A basis for this interpretation is found in Sefer Hayashar 7:30 which states that in his youth, before he turned evil, Nimrod built altars upon which he offered the animals he trapped. Abarbanel qualified this. He explains that Nimrod was the forerunner of those who hypocritically draped themselves in robes of piety as a means of deceiving the masses.
Ha’amek Davar differs from all the above and interprets that Nimrod, unintentionally did indeed perform God’s will. Without strong government, man cannot survive as a secure, civilized race. Nimrod was the first to establish such a strong political system. Thus, although his motives were base and selfish, he is considered as acting ‘before Hashem’, because he was an instrument to carry out God’s will.
10:10 “..his kingdom was Babel..” – Babel mentioned here refers to the city which later, under Nebuchadnezzar, became the center of the empire. It had the same Hebrew name, Babel, as the place of the Dispersion, described in Chapter 11. In English, Nebuchadnezzar’s Babel is usually rendered Babylonia. It was one of the greatest cities of the ancient world. The reason it received this name is given in the next Chapter. Jeremiah 51:13 later describes the city which lies on the east bank of the Euphrates as being upon many waters, abundant in treasurers. As Nebuchadnezzar himself describes the city (Daniel 4:27): Is this not the great Babylon that I built by the might of my power as a royal residence and for the honor of my majesty?

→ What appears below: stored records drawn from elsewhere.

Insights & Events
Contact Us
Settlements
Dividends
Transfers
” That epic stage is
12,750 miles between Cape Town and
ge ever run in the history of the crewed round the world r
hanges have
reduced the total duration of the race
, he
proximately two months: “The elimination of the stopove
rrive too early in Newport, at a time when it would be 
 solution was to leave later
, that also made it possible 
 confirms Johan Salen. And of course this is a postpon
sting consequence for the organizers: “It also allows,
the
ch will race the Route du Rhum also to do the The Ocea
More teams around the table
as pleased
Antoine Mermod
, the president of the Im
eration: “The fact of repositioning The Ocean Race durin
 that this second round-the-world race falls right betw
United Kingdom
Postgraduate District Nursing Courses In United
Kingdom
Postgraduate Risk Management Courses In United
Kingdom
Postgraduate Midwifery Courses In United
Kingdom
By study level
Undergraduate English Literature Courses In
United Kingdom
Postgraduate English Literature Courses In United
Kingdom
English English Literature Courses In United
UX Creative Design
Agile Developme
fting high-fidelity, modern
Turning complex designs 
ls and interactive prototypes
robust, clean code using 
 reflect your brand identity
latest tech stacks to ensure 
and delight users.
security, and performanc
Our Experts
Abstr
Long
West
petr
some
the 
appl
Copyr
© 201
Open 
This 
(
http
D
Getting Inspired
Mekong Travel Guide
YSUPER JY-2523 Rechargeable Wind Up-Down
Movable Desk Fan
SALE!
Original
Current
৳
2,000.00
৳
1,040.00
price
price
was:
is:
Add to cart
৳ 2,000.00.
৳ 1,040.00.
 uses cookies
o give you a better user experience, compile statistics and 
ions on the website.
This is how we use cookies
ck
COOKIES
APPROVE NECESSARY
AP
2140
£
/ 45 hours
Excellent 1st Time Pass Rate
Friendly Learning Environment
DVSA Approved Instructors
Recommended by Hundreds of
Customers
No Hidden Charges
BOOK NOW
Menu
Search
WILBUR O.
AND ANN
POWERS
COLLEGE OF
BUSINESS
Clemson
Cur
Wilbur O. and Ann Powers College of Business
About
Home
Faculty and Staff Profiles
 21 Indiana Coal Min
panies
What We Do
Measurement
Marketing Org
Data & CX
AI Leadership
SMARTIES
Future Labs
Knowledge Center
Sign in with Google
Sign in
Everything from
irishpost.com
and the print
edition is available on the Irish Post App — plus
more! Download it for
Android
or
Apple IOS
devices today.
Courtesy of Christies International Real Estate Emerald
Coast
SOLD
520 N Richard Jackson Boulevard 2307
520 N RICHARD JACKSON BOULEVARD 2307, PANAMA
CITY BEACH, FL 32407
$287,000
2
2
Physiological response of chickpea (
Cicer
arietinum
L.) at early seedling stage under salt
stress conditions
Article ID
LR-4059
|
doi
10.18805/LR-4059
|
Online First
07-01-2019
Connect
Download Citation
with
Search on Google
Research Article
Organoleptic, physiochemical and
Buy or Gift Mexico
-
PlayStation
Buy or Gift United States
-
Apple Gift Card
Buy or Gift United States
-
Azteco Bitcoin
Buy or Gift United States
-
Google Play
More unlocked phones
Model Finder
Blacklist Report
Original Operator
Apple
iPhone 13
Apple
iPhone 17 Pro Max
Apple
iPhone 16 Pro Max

“..in the land of Shinar.” – Hoffmann notes that the name Shinar occurs also in 11:2, 14:1,9; Joshua 7:27; Isaiah 11:11; Zechariah 5:11 and Daniel 1:2. Shinar was the original name of Shumer, the different pronunciations being the result of dialectic variations. It was originally a region in southern Babylonia, and Sangir was the northern region. Later it had a wider signification referring to the entire territory of Babylonia.
10:11 “From that land Asshur went forth..” – We are not told who Asshur was: Since he is listed with the descendants of Ham he was probably a Hamite, or perhaps he was the son of Shem mentioned in verse 22 (Radak).
He saw that his children were hearkening to Nimrod and rebelling against God by building a tower, so he left them (Rashi).
He disassociated himself from that scheme and when he saw that they were defiant to God, he left the country. ‘You departed from four places (Babel, Erech, Akkad, and Calneh,’ said God to him, ‘by your life! I will give you four’ – Nineveh, Rechovoth-Ir, Calah, and Resen (Midrash).
Others believe that Asshur refers to the name of the country, Assyria, and the verse should be rendered as if it said ‘to Asshur’ – the subject of the verse still being Nimrod: After conquering the four cities mentioned above Nimrod expanded his domain and ruled also over Assyria. For this reason Assyria is called the Land of Nimrod as it is said: (Micah 5:5): And they shall waste the land of Assyria with the sword, the land of Nimrod with the keen-edged sword – referring to Nineveh, the city of Rehoboth, and Calah.
10:12 “..that is the great city.” – One cannot be certain whether Nineveh or Resen was described as the great city, but since it is written (Jonah 3:3): Nineveh was an exceedingly great city it follows that it is Nineveh that is here referred to as the great city (Yoma 10a; Rashi).
10:14 “whence the Philistines came forth,” – The Philistine descended from both Pathrusim and Casluhim. These two nations promiscuously mingled with each other and the Philistines were their illegitimate offspring (Midrash; Rashi)
Midrash Tanchuma derives this from the fact that the verse does not say who begot the Philistines, but whence came forth – intimating that they were the offspring of immorality.
The Philistines played an important – but antagonistic – role in the history of the Jews in Scriptural times. They founded five cities. Three of them on the southern coastland of Eretz Israel: Gaza, Ashkelon, and Ashdod, and two inland: Gath and Ekron.